The author of the chilling The Glory of Living, about a serial killer, which was at Brown last year, here treats the subject of racism, a matter on which we all feel we have a comfortable handle and a guilt-free correct perspective. To top that preaching-to-the-choir liability, the playwright sets this in a community of academics, mostly droning deans, no less.

However, Gilman succeeds by plumbing to the depths of the problem, after entertaining us for a while and helping us to think about our superficial attitudes about racial friction. For their part, NewGate succeeds the old-fashioned way, through fine acting and the attentive direction of Brien Lang.

We are in the office of Dean Sarah Daniels (Clare Blackmer) at the fictional Belmont College in Vermont. A crisis soon arises when an African-American student begins getting ugly letters, apparently from someone on campus. Since Sarah had worked previously at a virtually all-black college, she has become the de facto liaison to minority students. The problem lands in her lap.

We never see the beleaguered victim, but we do meet Patrick Chibas (Marc Berry), a representative minority student. (Oops — "student of color," he insists, when he isn’t insisting on "Nuyorican" — when he hasn’t lost track, that is, and prefers "Puerto Rican.") There also is a white student, Greg Sullivan (Seth Allen), who gets involved by organizing a Students for Tolerance group — because he’s applying to law school and his extra-curriculars look thin. (A measure of the play and the production is that Allen makes the character’s final little right-minded speech quite moving.)

Two more deans of indeterminate designation come into the picture. Sarah’s administrative superior, Catherine Kenney, is someone arrogant enough to shout "How can you be so stupid?" at Sarah after she reports the incident to the police instead of keeping it in-house. She is played exquisitely by Emma Palzere-Rae, who softens her into someone who has become not hard-hearted so much as pragmatic and a bureaucratic survivor. As Dean Burton Strauss, Jim Brown has great fun waxing pompous; there was no living with the self-impressed aristocratic after his Times op-ed piece was published, and students can’t get a word in edgewise when he’s at their race-awareness meeting.

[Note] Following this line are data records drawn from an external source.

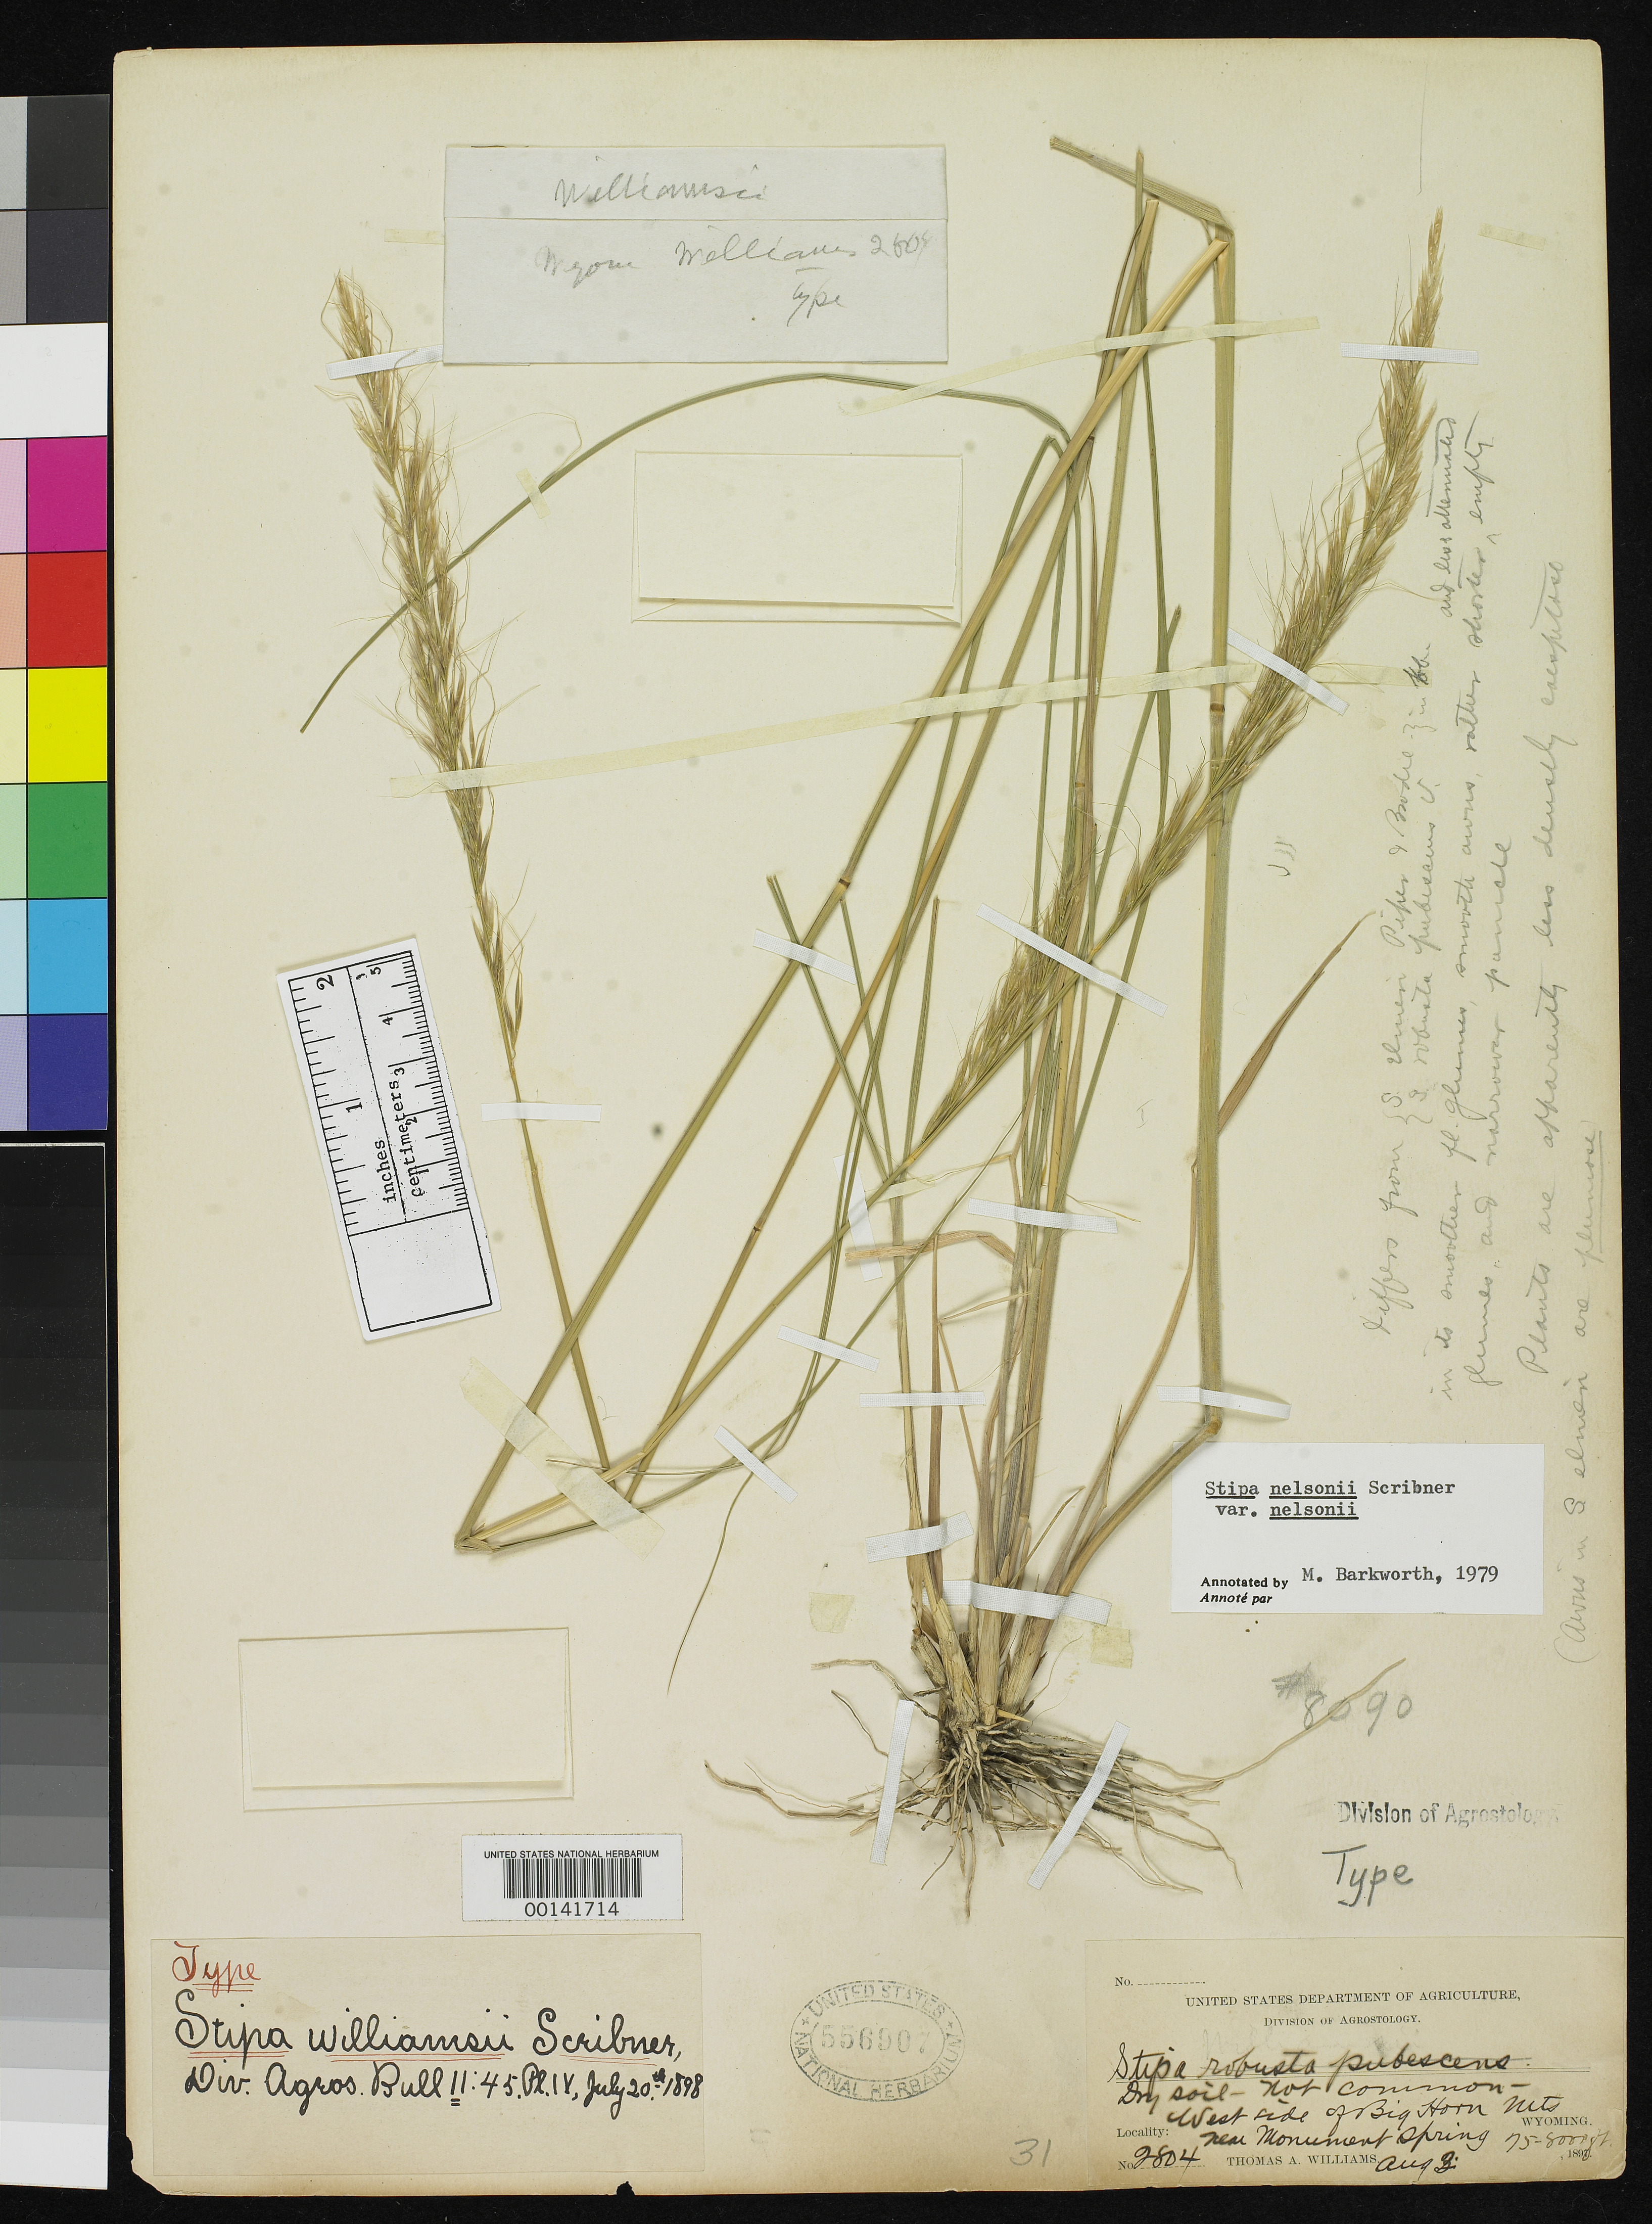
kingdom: Plantae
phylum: Tracheophyta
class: Liliopsida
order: Poales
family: Poaceae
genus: Stipa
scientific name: Stipa williamsii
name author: Scribn.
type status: Isotype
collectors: T. A. Williams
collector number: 2804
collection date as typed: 03 Aug 1897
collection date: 1897-08-03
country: United States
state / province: Wyoming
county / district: Sheridan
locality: W side of Big Horn Mts.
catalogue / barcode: US 556907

There isn’t an actor here who doesn’t have a scene or two of seemingly effortless bull’s-eye-hitting. That includes Ron Robinson’s wise, white-haired security guard, a character who introduces to this ivory tower some badly needed common sense. Of course, it is Blackmer who holds this all together by creating such a compelling and skeptical Sarah, through whose alert reactions we learn to question everything and everyone. What fun, watching a play, to be able to read a character like a book.

Sarah’s sounding board, erstwhile lover, and her only friend on campus is art professor Ross Collins (James Robinson). Early on he expresses his fascination with and admiration for a fastidious poor old man on a subway who was intent on memorizing a religious text. Playwright Gilman gets a twofer here, introducing an ironic moral voyeurism and later having Sarah define herself by calling Ross on his objectifying the old man with such idealistic distancing.

For a play set in such an airy-fairy realm, Spinning Into Butter does get around to whomping us upside the head not once but twice. Through two of the characters, we are reminded that who we see is not always who we are getting, not completely. This isn’t done melodramatically, with arbitrary revelations that only the playwright has been privy to. No, each surprise emerges as though we are being confided in by someone we thought we knew well enough but learn we didn’t really know at all. Yes, for those taking notes for the quiz, that’s like having it finally sink in that a person we had assigned to some category, racial or not, is not representative at all, but is foremost an individual.

So can’t we all just get along? Well, no, Rodney — some of us just don’t want to. What we can do is pay attention to people. To racists, to limousine liberals, to playwrights, to actors. And while we’re looking at them, we just might learn something about ourselves.